Don’t let this heat stop you from enjoying a scrumptious morsel. This sandwich is the perfect balance on balmy days.
If I had to choose one thing to have as my final meal it would have to be a ciabatta loaf, straight from the oven. Sliced thickly, rubbed with a clove of garlic then drizzled with first cold-pressed extra virgin olive oil. I’ve been going a bit nuts with bread this week on Smiling Chef and it’s probably because I’m in love with the stuff. Today I’ve got another winner in the form of an open sandwich which magically came into being as I was making a salad for dinner one night. I was peeling some asparagus and cucumbers when A Piece of Shortcake came into the kitchen to “help” [stare hungrily at the food]. Our conversation went something like this:
APoS: “What are you doing?”
BtSC: “Making dinner.”
APoS: “What are you gonna do with the asparagus?”

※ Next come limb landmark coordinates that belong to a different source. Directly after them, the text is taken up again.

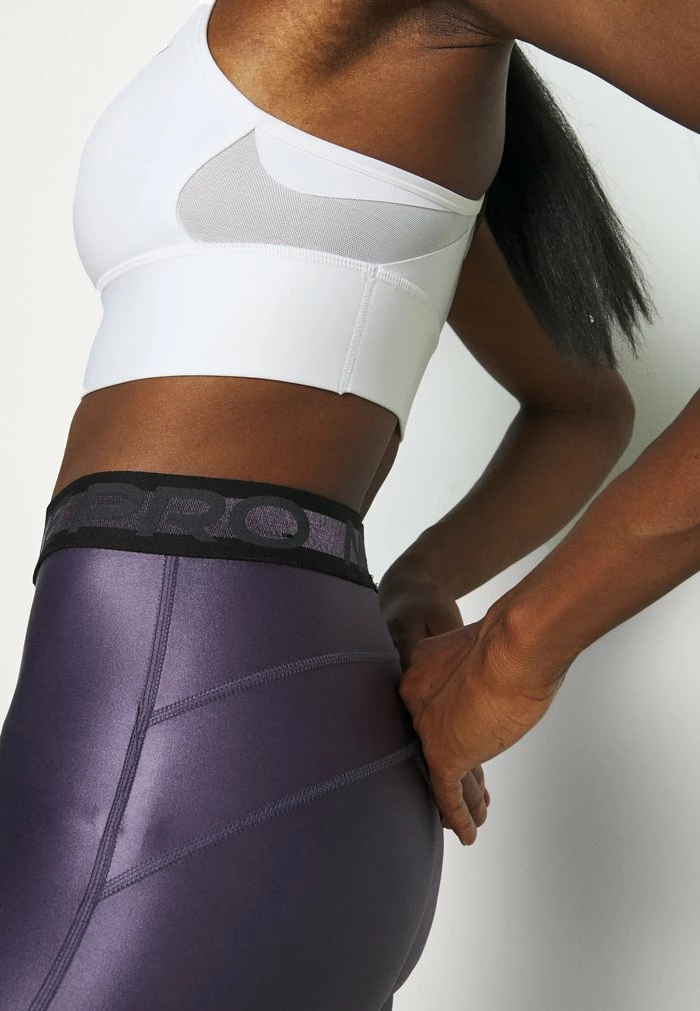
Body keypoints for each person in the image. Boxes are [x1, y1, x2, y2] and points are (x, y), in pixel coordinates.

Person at [0, 1, 696, 1008]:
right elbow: (581, 410)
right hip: (153, 727)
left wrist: (517, 648)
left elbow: (587, 412)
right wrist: (426, 577)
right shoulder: (379, 88)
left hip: (183, 753)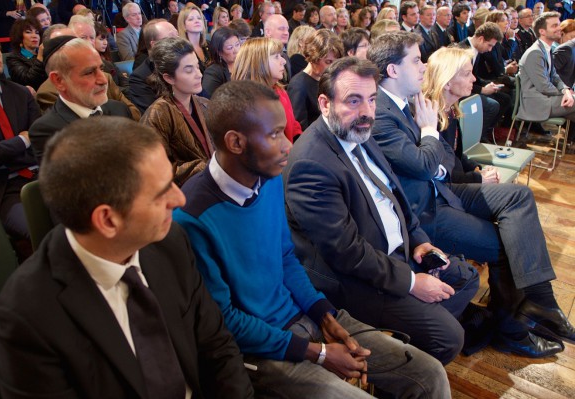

BtSC: “Peel it and some cucumber, then add some cashews.”
[At that moment we had that brain sync that twins tend to have; we really are twins separated by three years]:
APoS: “You should toast some bread…”
BtSC: “I was just thinking that.”
APoS: “Nah, you took my idea.”
BtSC: “Ahem, I’m the one doing the cooking.”
[And so began our typical sibling rival battle, until…]
APoS: “Fine but you have to mention me in the post.”
[To which I replied…]
BtSC: “Yeah, as if.” [But of course I was going to mention her]
Prep Time 10 mins | Cooking Time 2 mins | Serves 4
- 1 bunch asparagus, washed, dried
- 2 Lebanese cucumbers, washed, dried
- 200g raw cashews (or roasted)
- 8 slices ciabatta (or other traditional bread)
- 1 clove garlic
- Olive Oil
- Balsamic Vinegar
Peel the veggies: Trim about 2 cm off the end of the asparagus bunch. Place a single asparagus stem flat on a chopping board. Run a vegetable peeler along its length which will produce a ribbon of asparagus. Repeat for the remaining asparagus and the cucumbers. Place the veggies into a large bowl with the cashews and dress with the balsamic vinegar and olive oil, salt and pepper according to taste. Set aside
Toast the bread: Using a toaster or in a frying pan over medium heat until cooked to your liking. Slice the clove of garlic in half and rub the warm bread with the cut side. The bread will be infused with a garlic aroma.
Assemble the sandwich: Place two slices of bread per person onto a serving plate. Drizzle with some olive oil. Divide the salad among the plates, arranging it decoratively on the bread. Serve.
If you like you can serve this sandwich with slices of good quality ham or cooked bacon or prosciutto. As with all meats make sure that you have sourced it responsibly, choosing a producer and butcher that supports sustainable practises.